Friday, October 10, 2014

Day of the Week Effect && Polynominal Variables in Linear Regression

Motivated partly by recent discussion of Thursday Night Football, I began to wonder if the day of the week has any impact upon college basketball games.  This is a little bit of a tricky topic, because conferences play games on different nights (e.g., the Ivy League plays on Friday nights) so there's some conference bias mixed into any discussion of the impact of day of the week.  But I decided to ignore that for the moment and just look at the straightforward question.

This is a little trickier than you might expect, because my prediction model uses linear regression.  Linear regression works fine when we're looking for the relationship between two numerical variables (e.g., how does rebounds/game affect score) but it doesn't work so well with polynominal (not polynomial!) variables.  A polynominal variable is one that takes on a number of discrete, non-numeric values.  In this case, day of the week can be Monday, Tuesday, Wednesday and so on.

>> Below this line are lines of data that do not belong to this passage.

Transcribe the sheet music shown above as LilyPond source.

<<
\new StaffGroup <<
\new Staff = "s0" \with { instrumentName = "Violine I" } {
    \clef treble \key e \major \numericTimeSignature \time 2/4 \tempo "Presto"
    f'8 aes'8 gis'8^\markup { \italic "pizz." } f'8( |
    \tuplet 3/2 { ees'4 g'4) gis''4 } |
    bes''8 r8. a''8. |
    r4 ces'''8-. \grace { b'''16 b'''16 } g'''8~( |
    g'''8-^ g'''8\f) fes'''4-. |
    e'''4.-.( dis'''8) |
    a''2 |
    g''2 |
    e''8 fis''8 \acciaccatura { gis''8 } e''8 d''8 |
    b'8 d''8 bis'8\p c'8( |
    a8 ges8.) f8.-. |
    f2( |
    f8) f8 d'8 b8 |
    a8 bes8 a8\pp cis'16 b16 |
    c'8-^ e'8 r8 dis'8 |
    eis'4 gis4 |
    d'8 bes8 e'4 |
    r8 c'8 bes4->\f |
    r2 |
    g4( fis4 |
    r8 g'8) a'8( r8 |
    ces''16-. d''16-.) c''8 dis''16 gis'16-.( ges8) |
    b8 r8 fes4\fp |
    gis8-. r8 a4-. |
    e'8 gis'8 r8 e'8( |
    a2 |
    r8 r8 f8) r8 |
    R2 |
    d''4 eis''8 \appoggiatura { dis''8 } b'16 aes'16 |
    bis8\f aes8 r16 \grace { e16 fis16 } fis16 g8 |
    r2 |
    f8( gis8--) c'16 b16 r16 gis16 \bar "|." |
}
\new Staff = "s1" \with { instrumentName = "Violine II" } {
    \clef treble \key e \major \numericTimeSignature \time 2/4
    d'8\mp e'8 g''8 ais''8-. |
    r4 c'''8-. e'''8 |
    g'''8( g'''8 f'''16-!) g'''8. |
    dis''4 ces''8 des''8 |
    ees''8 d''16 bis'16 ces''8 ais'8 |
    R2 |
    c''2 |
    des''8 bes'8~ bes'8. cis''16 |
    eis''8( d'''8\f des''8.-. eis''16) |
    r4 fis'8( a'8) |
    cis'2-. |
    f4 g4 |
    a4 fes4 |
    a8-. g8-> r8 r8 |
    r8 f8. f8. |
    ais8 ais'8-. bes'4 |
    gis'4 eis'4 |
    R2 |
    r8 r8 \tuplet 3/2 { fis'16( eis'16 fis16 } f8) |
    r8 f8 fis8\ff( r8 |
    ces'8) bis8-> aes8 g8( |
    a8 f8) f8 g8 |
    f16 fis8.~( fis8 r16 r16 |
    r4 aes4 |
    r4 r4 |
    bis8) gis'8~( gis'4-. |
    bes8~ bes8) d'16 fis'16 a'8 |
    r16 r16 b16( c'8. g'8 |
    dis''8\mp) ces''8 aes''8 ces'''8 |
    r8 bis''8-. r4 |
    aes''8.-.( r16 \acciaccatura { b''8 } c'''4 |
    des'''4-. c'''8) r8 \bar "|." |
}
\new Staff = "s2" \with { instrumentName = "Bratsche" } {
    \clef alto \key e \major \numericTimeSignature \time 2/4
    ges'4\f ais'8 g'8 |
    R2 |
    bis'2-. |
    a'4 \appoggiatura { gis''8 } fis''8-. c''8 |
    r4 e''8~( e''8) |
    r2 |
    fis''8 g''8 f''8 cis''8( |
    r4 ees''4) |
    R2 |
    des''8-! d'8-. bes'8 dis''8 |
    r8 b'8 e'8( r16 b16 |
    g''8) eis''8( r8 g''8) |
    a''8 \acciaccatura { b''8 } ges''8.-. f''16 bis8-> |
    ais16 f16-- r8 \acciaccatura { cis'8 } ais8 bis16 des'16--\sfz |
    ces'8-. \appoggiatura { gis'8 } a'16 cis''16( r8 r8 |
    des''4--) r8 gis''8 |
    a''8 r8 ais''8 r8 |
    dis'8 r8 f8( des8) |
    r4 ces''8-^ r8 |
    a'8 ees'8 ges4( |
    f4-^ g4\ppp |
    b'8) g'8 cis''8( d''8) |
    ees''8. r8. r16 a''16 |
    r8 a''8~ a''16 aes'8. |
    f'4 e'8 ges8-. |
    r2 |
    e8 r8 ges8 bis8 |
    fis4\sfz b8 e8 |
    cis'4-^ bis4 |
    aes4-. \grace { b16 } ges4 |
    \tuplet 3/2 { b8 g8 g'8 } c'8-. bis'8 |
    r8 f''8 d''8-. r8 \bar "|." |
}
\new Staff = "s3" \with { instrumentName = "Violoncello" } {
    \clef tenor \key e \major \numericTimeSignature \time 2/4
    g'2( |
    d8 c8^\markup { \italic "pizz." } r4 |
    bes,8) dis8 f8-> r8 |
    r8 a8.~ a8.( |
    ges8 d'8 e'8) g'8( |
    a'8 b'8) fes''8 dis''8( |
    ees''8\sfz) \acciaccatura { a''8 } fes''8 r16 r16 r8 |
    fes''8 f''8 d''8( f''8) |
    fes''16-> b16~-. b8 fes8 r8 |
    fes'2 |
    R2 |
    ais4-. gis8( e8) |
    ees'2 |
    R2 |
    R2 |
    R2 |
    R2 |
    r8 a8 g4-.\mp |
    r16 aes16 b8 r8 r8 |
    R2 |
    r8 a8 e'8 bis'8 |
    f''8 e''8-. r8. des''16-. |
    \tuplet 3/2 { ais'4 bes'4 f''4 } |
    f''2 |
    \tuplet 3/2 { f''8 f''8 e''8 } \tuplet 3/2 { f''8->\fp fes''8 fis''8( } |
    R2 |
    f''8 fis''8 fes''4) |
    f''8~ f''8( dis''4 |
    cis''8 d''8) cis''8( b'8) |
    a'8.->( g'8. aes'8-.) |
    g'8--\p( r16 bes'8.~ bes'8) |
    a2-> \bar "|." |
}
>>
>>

To use a polynominal variable in linear regression, we turn it into a number of binominal variables.  In this case, we create a new variable called "DOW = Monday" and give it a 1 or 0 value depending upon whether or not the day of the game is Monday.  We do this for each possible value of the polynominal variable, so in this case we end up with seven new variables.  We can then use these as input to our linear regression.

When I do so, I find that only one of the new variables has any importance in the regression:

      0.6636 * DOW = 4=false

Translating, this says the home team is at a small disadvantage in Friday games.  I leave it up to the reader to explain why that might be true.  (Ivy League effect?)


We can also look at whether predictions are more or less accurate on some days.  When I do that for my model, I find that the predictions are most accurate for Saturday games, and the least accurate for Sunday games.  The difference in RMSE is about 6/10 of a point, so it's not an entirely trivial difference.  In fact, Saturday games are more accurate than any other day of the week.